You'll notice that I've not even mentioned minor political scandals, media spasms, and other temporary panics. For instance, the Bush administration response to the Valdez spill was less than stellar, fueling several weeks worth of daytime talk shows. I didn't even recognize minor Israeli-Palestinian skirmishes like the one near the Dome of the Rock on October 8th. I didn't note the election of (now overthrown) Haitian President Aristide, which ended three decades of military dictatorship. I neglected George Bush's failure to keep his "no new taxes" campaign promise or his signature of the Americans with Disabilities Act. (Admit it - you thought that had been around forever!)

I somehow missed the classified military mission of the space shuttle Atlantis, which probably caused a great deal of suspicious speculation at the time. Also missing are the giant poll-tax protest in London which caused almost 500 injuries, the details of the West and East German merger, and the details of the collapse of the Soviet Union. Time Inc and Warner Communications merged this year to become Time Warner.

On the propaganda front, the US began broadcasting American television station TV Marti to Cuba. In politics, Rear Admiral John Poindexter, responsible for covering up the Iran-Contra scandal, was sentenced on multiple felony counts of obstruction, conspiracy, etc. (By 2003, he was leading the Department of Defense's controversial Information Awareness and Policy Analysis Market programs - did you remember those?)

All of these, weighty international issues in 1990, are barely memories today.

Moving to the future: In 2022, people born in 2006 will be receiving their driver's licenses. People who graduated from college in May 2006 will be the parents of those teenagers. People in 2022 will be as concerned with the politics of the present as we are today with the politics of the first Bush administration.

32 years ago/from now (1974/2038): There was as much time between the end of the Vietnam War and the Gulf War as there is between the first Gulf War and today.

In 2038, most people graduating from college in 2006 will be considering retirement. The last of the baby boomers, the parents of those graduates, will be in their nineties. The unruly teenagers from 2022 could be raising their own unruly teenagers in 2038.

In 1974 the OPEC energy crisis is still taking place. American citizens are waiting in line for hours to get gas, and fuel is being carefully rationed among drivers. People magazine is published for the first time this year. Seven people are indicted for their roles in the Watergate scandal; a few months later, Richard Nixon resigns. Much to the dismay of the defeated party, a prime minister is elected in England with fewer votes than his opponent. The last American soldiers are evacuated from Vietnam at the end of April this year.

Fascist supporters are still a worldwide threat and perform terrorist bombings, killing 6 people.

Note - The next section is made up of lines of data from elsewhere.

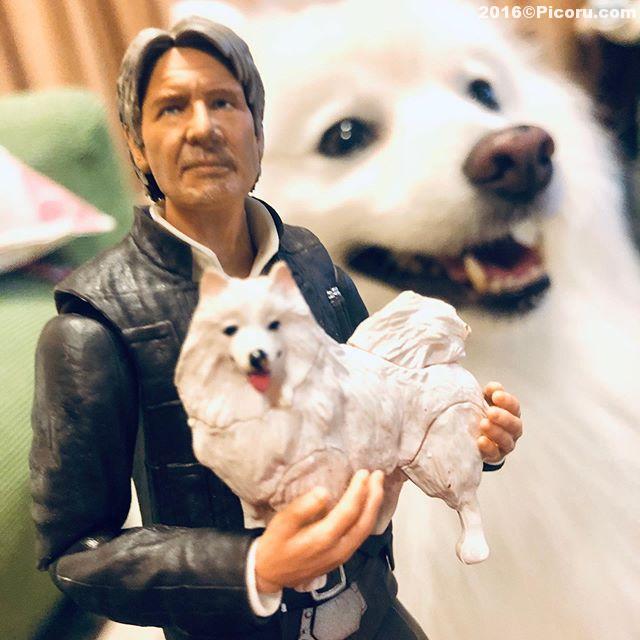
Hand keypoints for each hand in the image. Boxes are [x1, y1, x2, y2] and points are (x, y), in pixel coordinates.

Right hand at [254, 469, 384, 593]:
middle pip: (364, 521)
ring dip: (374, 506)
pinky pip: (362, 535)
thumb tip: (323, 492)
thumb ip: (301, 508)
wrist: (271, 575)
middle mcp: (339, 549)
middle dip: (374, 496)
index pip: (349, 511)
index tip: (363, 472)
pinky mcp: (342, 558)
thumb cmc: (275, 545)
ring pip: (366, 530)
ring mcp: (342, 555)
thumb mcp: (281, 524)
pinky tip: (368, 506)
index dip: (358, 491)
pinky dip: (368, 517)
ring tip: (377, 486)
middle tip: (378, 474)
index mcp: (323, 539)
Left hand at [478, 381, 522, 463]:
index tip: (496, 395)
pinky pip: (494, 454)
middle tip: (490, 412)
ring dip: (496, 432)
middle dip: (503, 417)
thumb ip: (490, 392)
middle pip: (514, 424)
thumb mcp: (485, 400)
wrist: (474, 435)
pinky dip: (489, 447)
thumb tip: (494, 387)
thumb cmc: (481, 412)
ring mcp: (505, 444)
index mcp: (511, 413)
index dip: (507, 401)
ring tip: (484, 424)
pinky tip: (480, 441)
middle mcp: (512, 430)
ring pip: (506, 440)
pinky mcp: (495, 456)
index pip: (514, 406)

The fossil hominid Lucy is discovered in Africa. The town of Darwin, Australia, is devasted by a cyclone. The militant leaders of Greece and Cyprus are overthrown. Chemical explosions kill 28 plant workers. An outbreak of 148 tornadoes kills 300 and injures over 5000 people. In other news, this year marks the 10th birthday of the United States civil rights act that banned discrimination based on race. Millions of people are still immensely unhappy that their children can attend schools with "colored" children.

Conclusion

Things you consider exceedingly crucial today will probably be meaningless historical artifacts to your children and their children in 2022 and 2038. So don't pretend that every new political crisis is the end of the world, or that it will finally bring about the downfall of your particular political enemies. They thought the same thing in 1974.